Lo cogí y lo apreté entre mis dedos.
—Quédate también con tu collar, con tu tienda en París. Yo… —dijo mientras cerraba su puerta y bajaba la ventanilla—. Yo me quedaré con los recuerdos. Tampoco son muchos, pero me bastan.
Los faros iluminaban la calle oscura como un túnel infinito. Me acerqué a la ventanilla. Toda la fiesta se reflejaba para mi desgracia en el cristal en el que apenas podía verle ya la cara. Pegué mi mano en el vidrio gélido y entendí en sus labios lo que me decía desde dentro: «Adiós, Alice».
El coche desapareció al final de la calle al torcer la esquina que conducía a la avenida en la que busqué trabajo por primera vez. El dolor acumulado cayó sobre mí como un mazo y de repente me sentí vacía, sin vida. Levanté la mirada al cielo, buscando una estrella que iluminara mi tormento, una señal; pero la penumbra allí arriba era todavía más fuerte que la que quedaba en mi corazón.

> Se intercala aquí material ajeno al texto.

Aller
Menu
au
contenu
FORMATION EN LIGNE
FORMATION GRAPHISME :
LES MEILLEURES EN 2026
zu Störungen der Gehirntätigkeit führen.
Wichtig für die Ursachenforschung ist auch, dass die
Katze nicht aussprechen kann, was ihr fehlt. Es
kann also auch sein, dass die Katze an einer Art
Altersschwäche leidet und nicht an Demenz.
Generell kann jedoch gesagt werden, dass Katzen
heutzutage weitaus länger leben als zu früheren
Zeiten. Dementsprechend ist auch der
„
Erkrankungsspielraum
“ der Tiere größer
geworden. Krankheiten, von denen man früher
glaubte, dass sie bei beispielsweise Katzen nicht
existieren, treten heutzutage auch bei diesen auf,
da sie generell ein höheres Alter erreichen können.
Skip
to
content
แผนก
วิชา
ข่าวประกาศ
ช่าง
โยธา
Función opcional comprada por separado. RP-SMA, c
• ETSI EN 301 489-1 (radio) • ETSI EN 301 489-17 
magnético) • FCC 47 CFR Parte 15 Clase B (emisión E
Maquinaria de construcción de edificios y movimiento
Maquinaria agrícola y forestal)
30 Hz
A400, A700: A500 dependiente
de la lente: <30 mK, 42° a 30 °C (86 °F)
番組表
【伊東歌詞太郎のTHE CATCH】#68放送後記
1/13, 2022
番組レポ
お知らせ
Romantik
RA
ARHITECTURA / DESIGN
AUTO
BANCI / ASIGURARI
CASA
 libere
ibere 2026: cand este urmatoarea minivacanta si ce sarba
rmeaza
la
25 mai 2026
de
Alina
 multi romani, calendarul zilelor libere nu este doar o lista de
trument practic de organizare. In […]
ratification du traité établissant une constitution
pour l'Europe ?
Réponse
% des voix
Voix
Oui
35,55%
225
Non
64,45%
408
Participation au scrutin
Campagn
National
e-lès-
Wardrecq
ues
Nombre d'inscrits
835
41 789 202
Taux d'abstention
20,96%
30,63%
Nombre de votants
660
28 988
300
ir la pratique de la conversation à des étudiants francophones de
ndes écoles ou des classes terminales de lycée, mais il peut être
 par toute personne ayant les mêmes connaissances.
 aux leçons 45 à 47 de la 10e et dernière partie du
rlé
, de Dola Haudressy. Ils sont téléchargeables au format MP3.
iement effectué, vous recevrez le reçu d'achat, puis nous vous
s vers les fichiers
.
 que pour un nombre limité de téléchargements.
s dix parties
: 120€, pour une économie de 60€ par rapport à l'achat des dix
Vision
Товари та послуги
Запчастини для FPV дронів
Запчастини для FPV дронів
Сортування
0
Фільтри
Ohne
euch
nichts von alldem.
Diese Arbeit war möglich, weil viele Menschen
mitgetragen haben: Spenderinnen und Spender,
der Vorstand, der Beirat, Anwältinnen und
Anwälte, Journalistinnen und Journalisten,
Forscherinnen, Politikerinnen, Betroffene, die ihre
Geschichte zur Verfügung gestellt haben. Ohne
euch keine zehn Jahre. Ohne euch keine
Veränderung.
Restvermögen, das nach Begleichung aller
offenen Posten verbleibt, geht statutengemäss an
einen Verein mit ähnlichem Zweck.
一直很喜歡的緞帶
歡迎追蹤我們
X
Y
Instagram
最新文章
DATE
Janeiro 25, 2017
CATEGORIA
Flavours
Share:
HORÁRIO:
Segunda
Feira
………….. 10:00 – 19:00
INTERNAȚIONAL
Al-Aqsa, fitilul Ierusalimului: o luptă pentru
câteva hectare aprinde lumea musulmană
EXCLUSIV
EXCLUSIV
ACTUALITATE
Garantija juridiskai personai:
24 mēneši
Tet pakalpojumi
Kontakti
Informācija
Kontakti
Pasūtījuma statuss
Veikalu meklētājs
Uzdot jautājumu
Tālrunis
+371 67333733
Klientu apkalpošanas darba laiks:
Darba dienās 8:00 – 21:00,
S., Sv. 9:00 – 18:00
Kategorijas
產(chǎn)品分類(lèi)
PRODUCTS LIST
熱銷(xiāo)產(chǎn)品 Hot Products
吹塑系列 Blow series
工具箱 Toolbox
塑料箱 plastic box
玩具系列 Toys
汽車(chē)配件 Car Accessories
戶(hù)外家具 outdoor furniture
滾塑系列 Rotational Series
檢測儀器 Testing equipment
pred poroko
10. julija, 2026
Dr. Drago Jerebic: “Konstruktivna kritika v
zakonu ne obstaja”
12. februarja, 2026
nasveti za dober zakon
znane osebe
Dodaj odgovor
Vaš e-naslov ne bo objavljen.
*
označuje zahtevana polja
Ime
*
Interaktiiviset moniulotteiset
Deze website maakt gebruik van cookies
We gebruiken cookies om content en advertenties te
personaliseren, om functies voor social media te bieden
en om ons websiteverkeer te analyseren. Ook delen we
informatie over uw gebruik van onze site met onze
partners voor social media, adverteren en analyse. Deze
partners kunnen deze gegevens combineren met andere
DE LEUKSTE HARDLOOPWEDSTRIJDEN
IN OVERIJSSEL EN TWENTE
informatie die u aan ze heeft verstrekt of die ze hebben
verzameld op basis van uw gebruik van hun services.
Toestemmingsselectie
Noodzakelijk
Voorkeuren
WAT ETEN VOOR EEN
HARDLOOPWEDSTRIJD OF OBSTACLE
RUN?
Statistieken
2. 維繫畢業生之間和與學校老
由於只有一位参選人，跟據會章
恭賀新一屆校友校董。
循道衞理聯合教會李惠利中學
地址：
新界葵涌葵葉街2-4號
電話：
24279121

—¡Alice! ¡Estamos de fiesta! —gritó Kiki—. ¡Pasa dentro, hace mucho frío fuera!
—Mucho frío… —murmuré incapaz de ocultar mi dolor—. Mucho frío.
—Debes curar las heridas.
Laurent me miraba como si no entendiera su viejo dolor.
—Mi padre y yo no nos hemos entendido nunca, Teresa. Nunca.
—Pero así no devolverás la felicidad que no tuvo tu madre.
Esta vez fue Laurent quien se encogió de hombros. Aunque, según pude advertir, sus manos habían dejado de tener esa tensión que albergaban cada vez que nombraba a su padre, Mathieu Ardisson.
—Abrígate —me dijo—, está empezando a hacer frío.
Querido Ërno:
A medida que han pasado los días, las semanas, he reunido fuerzas para escribirte esta carta. No quiero que entiendas que pretendo disculparme por lo que hice, ni por haber roto nuestro compromiso, ni siquiera para suplicarte ningún tipo de respuesta ni perdón; solo escribo para desearte la mayor felicidad del mundo y para darte las gracias por todos los días que pasé junto a ti. Todavía no me he quitado ni tus zapatos… Kiki me ha informado que has buscado nuevos rumbos en Nueva York y que después de tu viaje no han hecho más que lloverte los negocios de ultramar. Sospecho que acabarás o que estarás viviendo ya al otro lado del océano. Recuerdo tu cara cuando llegaste ilusionado y, no hace falta ser muy lista, sé que ese será tu lugar en el mundo. Lo noté en tus ojos confiados de volver.
La tienda va muy bien, mis hermanos forman parte del negocio. Pensé que también los había perdido a ellos; he conseguido que las chicas hagan publicidad de mis tejidos incluso en las revistas de moda y no hay día que falte un encargo o un pedido para el pequeño taller que he montado en el primer piso. Ni te imaginas cómo lo he organizado todo… Ha sido una hazaña enorme, agotadora incluso, pero el regusto que deja la satisfacción es la mejor sensación del día. Me paso las horas ordenando las telas, buscando cómo sacar el mayor provecho a los diseños que yo misma hago y hacer de tu regalo el lugar más maravilloso de París. Sé que, a pesar de todo, estarás orgulloso de mí.
La mayoría de los días se me hace de noche aquí y he habilitado también el sótano para quedarme a vivir en la tienda. El cielo no se ve desde mi cama, ya sabes cuánto me gustaba buscar la luna llena desde la ventana, pero cuando todo se calma y cierro el negocio, salgo al puente a mirar, esperanzada de que siempre me ilumine la cara… Debe de ser la misma que tú ves desde Nueva York. He conseguido ser feliz a mi manera. Y así quiero que seas tú, inmensamente feliz allí donde estés.
Me gustaría decirte un montón de cosas, pero me veo incapacitada moralmente para robarte ni un minuto de tu vida. Al final, tenías razón, este era mi sueño.